Goal of the exercise ▸ Copy out every line in the items below that contains the word "Annual", matching case exactly.
********
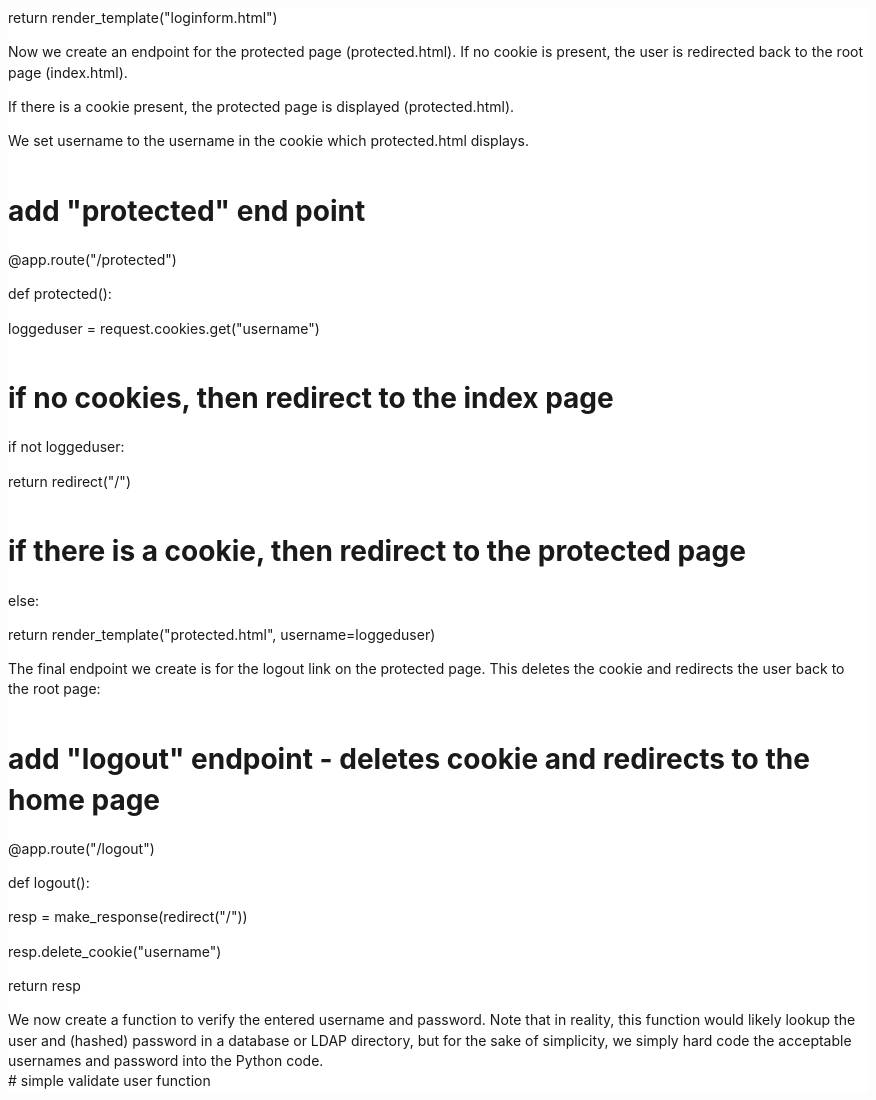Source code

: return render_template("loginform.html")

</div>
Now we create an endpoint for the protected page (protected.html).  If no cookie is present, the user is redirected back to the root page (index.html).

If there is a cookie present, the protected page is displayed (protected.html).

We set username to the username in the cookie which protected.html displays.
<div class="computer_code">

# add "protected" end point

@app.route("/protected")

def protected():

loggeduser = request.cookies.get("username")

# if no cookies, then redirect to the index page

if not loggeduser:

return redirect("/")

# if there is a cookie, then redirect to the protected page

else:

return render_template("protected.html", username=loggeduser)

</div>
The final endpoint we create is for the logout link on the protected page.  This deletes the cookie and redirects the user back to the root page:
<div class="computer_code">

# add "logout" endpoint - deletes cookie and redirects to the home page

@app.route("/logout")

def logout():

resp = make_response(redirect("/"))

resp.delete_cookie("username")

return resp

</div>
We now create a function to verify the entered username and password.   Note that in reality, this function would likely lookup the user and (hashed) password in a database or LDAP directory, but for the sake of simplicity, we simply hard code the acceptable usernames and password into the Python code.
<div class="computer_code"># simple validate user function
********
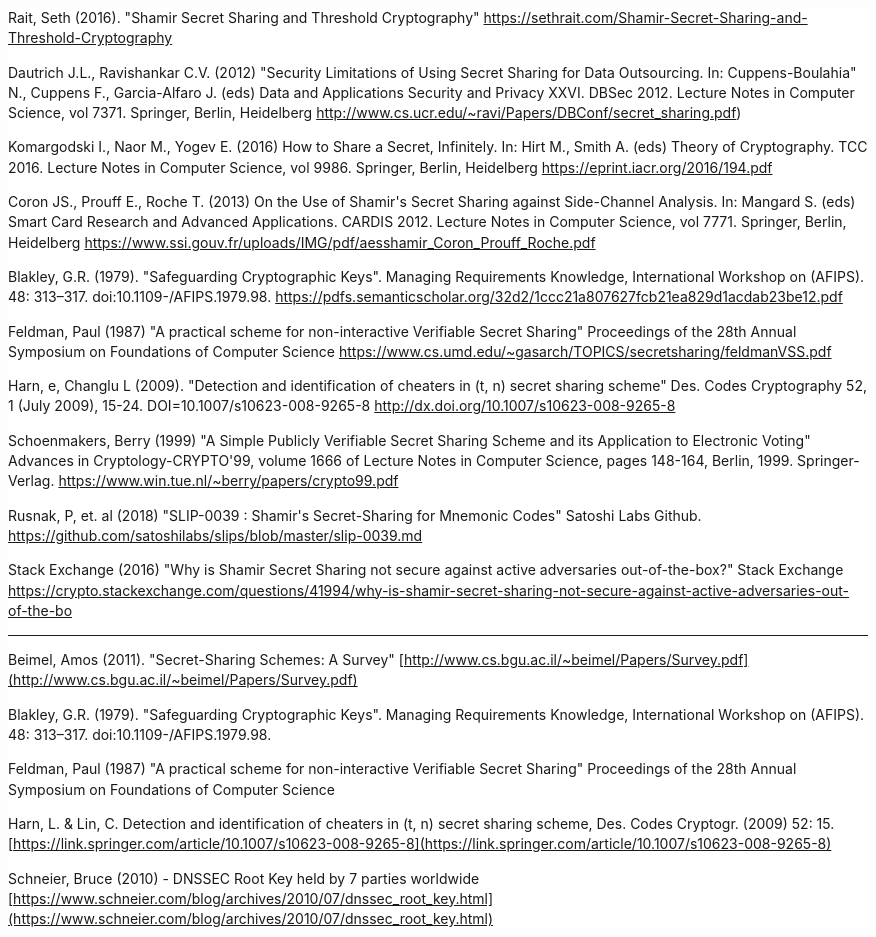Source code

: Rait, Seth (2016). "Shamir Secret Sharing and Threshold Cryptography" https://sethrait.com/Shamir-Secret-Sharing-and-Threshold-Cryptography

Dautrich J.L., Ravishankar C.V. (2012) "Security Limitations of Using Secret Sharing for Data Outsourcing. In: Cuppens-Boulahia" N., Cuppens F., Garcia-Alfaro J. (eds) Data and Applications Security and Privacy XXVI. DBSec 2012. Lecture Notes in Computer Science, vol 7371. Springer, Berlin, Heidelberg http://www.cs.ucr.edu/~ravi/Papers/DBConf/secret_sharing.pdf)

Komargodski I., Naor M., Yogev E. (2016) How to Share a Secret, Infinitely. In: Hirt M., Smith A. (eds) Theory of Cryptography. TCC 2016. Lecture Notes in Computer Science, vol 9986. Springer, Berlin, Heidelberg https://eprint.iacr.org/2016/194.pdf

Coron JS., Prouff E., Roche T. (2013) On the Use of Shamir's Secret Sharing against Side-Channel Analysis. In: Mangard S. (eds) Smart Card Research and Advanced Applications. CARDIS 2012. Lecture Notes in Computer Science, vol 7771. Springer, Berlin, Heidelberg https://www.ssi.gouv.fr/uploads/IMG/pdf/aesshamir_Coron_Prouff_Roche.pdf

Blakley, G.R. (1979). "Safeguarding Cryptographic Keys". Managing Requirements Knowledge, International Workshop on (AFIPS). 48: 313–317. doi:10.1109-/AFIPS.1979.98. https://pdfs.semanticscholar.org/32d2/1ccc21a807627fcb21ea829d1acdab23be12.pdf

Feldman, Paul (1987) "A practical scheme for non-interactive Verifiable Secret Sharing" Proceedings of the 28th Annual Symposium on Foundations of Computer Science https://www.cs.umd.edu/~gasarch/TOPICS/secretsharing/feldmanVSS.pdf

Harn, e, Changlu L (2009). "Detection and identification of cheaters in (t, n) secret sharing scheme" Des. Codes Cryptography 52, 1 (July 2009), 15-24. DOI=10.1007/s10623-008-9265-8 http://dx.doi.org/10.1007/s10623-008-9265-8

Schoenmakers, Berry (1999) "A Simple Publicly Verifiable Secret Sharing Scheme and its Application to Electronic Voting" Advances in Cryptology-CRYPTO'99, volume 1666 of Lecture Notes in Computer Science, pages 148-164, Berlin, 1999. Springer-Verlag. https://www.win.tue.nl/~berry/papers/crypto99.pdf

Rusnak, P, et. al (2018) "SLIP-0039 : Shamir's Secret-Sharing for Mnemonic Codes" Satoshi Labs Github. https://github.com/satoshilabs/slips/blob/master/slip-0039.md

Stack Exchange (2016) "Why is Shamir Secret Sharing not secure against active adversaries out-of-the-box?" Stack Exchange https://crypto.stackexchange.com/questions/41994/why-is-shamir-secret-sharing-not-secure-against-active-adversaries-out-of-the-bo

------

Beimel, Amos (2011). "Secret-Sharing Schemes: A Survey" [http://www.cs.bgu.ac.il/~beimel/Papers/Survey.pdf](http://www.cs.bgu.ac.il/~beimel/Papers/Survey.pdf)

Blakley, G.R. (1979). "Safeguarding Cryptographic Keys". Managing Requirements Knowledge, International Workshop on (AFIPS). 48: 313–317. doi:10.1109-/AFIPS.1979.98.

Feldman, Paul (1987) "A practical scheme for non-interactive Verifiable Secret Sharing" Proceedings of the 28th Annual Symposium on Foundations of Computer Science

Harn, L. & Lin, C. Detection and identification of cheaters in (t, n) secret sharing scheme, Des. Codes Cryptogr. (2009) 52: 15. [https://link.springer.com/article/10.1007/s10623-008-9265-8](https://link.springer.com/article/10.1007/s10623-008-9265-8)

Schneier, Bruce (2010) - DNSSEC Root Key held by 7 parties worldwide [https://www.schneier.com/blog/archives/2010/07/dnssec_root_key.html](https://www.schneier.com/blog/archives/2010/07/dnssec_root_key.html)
********
Result of the exercise ▸
Feldman, Paul (1987) "A practical scheme for non-interactive Verifiable Secret Sharing" Proceedings of the 28th Annual Symposium on Foundations of Computer Science https://www.cs.umd.edu/~gasarch/TOPICS/secretsharing/feldmanVSS.pdf
Feldman, Paul (1987) "A practical scheme for non-interactive Verifiable Secret Sharing" Proceedings of the 28th Annual Symposium on Foundations of Computer Science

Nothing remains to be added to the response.